--- START ---

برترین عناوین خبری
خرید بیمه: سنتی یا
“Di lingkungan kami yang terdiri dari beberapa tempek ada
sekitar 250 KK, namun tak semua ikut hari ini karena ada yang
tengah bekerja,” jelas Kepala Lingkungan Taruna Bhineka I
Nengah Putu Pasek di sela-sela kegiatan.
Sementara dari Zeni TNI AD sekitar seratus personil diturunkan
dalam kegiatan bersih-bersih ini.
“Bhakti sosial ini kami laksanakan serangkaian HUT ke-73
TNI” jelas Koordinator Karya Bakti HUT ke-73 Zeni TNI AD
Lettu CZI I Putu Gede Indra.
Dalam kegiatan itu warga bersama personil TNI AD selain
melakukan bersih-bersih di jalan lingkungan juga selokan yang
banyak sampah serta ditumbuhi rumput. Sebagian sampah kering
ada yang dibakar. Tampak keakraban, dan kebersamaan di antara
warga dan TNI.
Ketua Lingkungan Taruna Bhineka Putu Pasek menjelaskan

--- END ---

Goal of the exercise
Please recast every line of the records above as a Markdown table with the columns Row and Line, numbering the rows in order and leaving out any blank lines.

Exercise result
| Row | Line |
|---|---|
| 1 | برترین عناوین خبری |
| 2 | خرید بیمه: سنتی یا |
| 3 | “Di lingkungan kami yang terdiri dari beberapa tempek ada |
| 4 | sekitar 250 KK, namun tak semua ikut hari ini karena ada yang |
| 5 | tengah bekerja,” jelas Kepala Lingkungan Taruna Bhineka I |
| 6 | Nengah Putu Pasek di sela-sela kegiatan. |
| 7 | Sementara dari Zeni TNI AD sekitar seratus personil diturunkan |
| 8 | dalam kegiatan bersih-bersih ini. |
| 9 | “Bhakti sosial ini kami laksanakan serangkaian HUT ke-73 |
| 10 | TNI” jelas Koordinator Karya Bakti HUT ke-73 Zeni TNI AD |
| 11 | Lettu CZI I Putu Gede Indra. |
| 12 | Dalam kegiatan itu warga bersama personil TNI AD selain |
| 13 | melakukan bersih-bersih di jalan lingkungan juga selokan yang |
| 14 | banyak sampah serta ditumbuhi rumput. Sebagian sampah kering |
| 15 | ada yang dibakar. Tampak keakraban, dan kebersamaan di antara |
| 16 | warga dan TNI. |
| 17 | Ketua Lingkungan Taruna Bhineka Putu Pasek menjelaskan |